Locate, in the data below, the line that contains "87: (305, 342)" and the line that contains "153: (248, 259)"; reproduce exactly those two lines and every line between them, nothing more.

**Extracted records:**
★ ★ ★ ★

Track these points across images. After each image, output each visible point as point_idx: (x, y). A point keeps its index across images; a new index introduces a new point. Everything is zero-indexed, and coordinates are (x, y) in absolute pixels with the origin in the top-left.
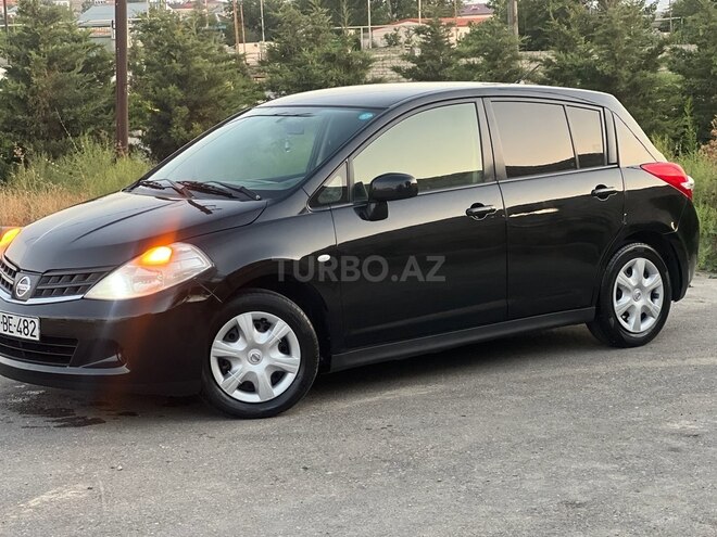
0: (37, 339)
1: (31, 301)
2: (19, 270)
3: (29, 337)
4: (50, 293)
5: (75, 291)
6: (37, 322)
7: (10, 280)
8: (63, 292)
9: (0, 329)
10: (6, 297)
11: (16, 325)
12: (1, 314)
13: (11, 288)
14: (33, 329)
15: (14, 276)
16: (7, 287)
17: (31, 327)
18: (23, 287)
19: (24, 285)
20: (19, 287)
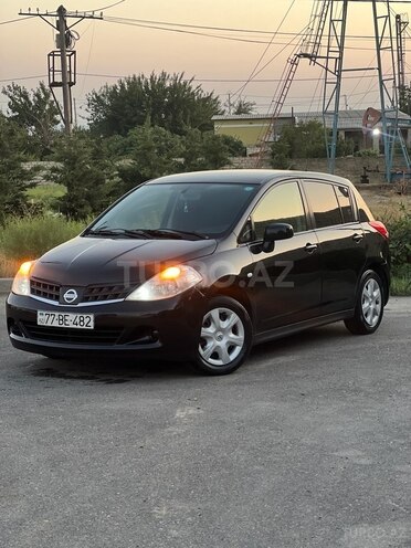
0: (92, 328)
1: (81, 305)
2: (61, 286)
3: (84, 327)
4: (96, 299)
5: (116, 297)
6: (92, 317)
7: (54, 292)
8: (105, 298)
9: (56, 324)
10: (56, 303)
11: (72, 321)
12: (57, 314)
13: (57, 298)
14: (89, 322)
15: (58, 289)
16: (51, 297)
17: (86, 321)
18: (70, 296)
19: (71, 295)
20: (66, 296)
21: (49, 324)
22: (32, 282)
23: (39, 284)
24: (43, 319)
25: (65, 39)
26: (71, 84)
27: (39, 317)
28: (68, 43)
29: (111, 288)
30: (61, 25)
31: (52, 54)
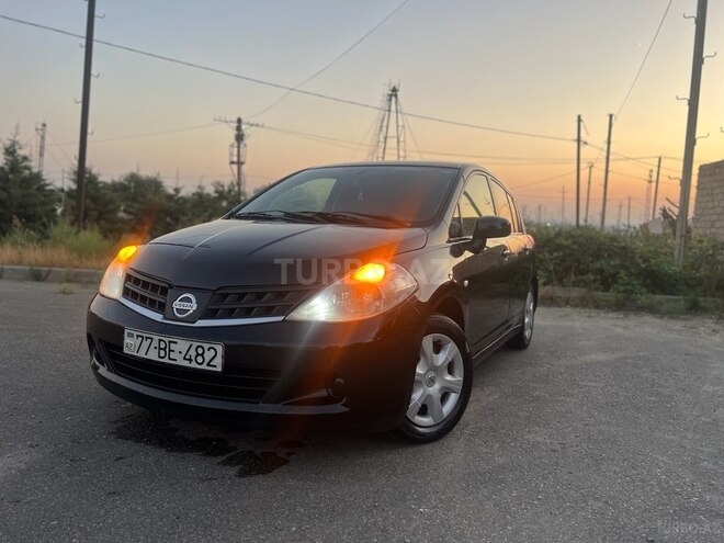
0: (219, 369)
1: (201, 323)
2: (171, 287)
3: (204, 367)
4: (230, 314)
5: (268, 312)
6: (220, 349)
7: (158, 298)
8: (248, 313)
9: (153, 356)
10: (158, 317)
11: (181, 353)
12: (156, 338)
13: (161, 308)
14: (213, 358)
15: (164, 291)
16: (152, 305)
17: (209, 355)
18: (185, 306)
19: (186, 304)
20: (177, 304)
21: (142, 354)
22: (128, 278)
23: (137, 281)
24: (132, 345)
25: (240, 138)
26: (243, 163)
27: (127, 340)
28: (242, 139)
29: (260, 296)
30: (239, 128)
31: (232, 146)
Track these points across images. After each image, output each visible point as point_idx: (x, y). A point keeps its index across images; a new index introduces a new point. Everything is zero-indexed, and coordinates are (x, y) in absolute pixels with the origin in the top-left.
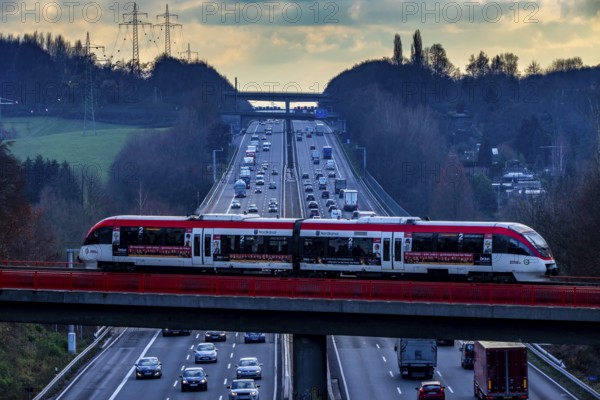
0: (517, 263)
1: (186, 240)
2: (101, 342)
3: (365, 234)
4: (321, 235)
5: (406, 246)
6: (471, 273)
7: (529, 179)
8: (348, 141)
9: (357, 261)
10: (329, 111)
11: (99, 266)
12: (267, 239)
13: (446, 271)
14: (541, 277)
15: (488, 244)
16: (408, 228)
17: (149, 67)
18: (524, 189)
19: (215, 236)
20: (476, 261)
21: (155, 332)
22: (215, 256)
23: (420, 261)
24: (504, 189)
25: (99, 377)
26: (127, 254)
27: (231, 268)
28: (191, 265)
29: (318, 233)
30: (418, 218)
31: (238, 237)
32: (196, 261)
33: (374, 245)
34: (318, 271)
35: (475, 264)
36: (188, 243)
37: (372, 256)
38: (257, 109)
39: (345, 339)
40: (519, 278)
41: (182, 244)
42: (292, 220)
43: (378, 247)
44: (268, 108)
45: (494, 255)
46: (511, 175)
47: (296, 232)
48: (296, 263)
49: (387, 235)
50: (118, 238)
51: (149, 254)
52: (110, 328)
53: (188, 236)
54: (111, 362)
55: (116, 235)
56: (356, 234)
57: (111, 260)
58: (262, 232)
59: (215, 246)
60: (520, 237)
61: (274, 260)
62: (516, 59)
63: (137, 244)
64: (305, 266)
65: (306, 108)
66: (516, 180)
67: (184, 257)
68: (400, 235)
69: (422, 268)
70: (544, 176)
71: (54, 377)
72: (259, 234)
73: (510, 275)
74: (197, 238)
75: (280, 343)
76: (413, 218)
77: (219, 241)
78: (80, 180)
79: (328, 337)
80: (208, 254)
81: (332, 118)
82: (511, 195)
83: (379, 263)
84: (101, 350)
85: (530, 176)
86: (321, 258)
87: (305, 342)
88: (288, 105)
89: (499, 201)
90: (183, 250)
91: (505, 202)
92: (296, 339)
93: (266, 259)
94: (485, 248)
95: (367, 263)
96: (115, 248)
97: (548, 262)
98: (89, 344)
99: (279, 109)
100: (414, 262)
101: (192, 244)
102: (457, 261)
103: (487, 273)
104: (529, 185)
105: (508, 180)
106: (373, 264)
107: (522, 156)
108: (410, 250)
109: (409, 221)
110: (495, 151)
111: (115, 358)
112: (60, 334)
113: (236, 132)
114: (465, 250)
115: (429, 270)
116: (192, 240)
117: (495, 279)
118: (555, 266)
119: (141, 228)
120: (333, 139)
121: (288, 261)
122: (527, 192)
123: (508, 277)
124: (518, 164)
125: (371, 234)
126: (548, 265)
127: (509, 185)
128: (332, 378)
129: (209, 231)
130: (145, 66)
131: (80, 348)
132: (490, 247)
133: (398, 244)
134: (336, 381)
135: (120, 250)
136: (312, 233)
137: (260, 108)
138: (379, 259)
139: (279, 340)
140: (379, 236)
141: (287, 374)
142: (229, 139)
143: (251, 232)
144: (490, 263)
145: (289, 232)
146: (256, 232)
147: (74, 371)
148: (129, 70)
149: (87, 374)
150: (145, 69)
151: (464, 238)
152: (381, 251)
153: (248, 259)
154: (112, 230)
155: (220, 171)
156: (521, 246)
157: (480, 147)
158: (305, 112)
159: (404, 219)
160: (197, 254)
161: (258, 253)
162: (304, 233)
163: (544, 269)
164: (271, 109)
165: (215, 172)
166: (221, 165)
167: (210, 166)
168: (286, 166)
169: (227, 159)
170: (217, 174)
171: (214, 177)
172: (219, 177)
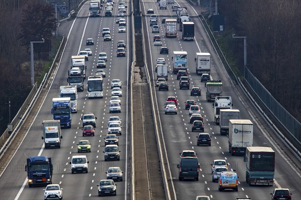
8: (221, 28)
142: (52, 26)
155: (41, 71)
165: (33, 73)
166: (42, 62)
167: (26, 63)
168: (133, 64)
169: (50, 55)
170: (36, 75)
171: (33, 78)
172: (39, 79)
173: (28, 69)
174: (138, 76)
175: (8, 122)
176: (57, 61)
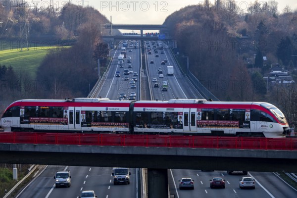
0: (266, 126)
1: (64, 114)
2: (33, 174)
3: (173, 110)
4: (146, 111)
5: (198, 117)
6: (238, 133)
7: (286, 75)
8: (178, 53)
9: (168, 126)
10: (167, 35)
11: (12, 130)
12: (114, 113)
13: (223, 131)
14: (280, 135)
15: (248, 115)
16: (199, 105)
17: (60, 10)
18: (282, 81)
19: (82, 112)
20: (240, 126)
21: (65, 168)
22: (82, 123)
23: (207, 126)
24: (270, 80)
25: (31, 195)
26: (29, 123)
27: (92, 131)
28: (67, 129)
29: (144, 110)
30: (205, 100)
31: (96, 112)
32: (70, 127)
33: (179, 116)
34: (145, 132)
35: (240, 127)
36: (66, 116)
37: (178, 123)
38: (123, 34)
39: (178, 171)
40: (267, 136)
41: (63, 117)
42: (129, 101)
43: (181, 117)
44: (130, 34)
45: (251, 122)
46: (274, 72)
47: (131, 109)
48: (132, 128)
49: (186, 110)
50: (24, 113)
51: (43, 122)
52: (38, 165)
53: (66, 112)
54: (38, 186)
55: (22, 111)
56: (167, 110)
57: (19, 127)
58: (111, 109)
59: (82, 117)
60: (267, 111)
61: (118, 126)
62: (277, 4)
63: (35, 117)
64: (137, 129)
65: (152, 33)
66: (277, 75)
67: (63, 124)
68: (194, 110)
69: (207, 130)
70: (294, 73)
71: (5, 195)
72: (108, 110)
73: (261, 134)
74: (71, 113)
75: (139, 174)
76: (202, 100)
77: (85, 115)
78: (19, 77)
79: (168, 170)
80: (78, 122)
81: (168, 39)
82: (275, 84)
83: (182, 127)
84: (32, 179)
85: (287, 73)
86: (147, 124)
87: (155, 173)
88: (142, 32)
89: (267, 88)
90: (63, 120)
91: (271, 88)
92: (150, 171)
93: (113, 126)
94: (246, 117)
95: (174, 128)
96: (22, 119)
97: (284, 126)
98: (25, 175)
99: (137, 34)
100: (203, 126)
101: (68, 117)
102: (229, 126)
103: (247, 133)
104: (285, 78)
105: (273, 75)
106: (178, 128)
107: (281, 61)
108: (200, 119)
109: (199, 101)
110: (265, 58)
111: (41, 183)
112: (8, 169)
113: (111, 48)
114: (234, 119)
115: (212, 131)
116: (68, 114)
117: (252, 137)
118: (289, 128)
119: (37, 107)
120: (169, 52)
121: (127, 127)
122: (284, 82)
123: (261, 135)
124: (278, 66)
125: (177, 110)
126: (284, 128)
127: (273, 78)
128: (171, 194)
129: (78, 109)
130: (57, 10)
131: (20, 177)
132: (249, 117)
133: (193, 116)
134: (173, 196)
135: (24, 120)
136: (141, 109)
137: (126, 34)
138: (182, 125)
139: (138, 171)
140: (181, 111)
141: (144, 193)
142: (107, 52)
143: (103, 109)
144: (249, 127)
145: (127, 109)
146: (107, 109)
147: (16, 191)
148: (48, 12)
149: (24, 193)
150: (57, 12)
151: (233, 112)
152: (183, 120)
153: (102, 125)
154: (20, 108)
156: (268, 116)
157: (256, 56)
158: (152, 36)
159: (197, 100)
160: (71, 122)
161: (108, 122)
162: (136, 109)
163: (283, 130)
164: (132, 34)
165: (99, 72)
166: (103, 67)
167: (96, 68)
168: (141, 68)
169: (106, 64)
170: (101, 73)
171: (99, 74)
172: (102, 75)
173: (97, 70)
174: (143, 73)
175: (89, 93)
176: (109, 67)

★ ★ ★ ★

**WRITTEN SOLUTION:**
87: (305, 342)
88: (288, 105)
89: (499, 201)
90: (183, 250)
91: (505, 202)
92: (296, 339)
93: (266, 259)
94: (485, 248)
95: (367, 263)
96: (115, 248)
97: (548, 262)
98: (89, 344)
99: (279, 109)
100: (414, 262)
101: (192, 244)
102: (457, 261)
103: (487, 273)
104: (529, 185)
105: (508, 180)
106: (373, 264)
107: (522, 156)
108: (410, 250)
109: (409, 221)
110: (495, 151)
111: (115, 358)
112: (60, 334)
113: (236, 132)
114: (465, 250)
115: (429, 270)
116: (192, 240)
117: (495, 279)
118: (555, 266)
119: (141, 228)
120: (333, 139)
121: (288, 261)
122: (527, 192)
123: (508, 277)
124: (518, 164)
125: (371, 234)
126: (548, 265)
127: (509, 185)
128: (332, 378)
129: (209, 231)
130: (145, 66)
131: (80, 348)
132: (490, 247)
133: (398, 244)
134: (336, 381)
135: (120, 250)
136: (312, 233)
137: (260, 108)
138: (379, 259)
139: (279, 340)
140: (379, 236)
141: (287, 374)
142: (229, 139)
143: (251, 232)
144: (490, 263)
145: (289, 232)
146: (256, 232)
147: (74, 371)
148: (129, 70)
149: (87, 374)
150: (145, 69)
151: (464, 238)
152: (381, 251)
153: (248, 259)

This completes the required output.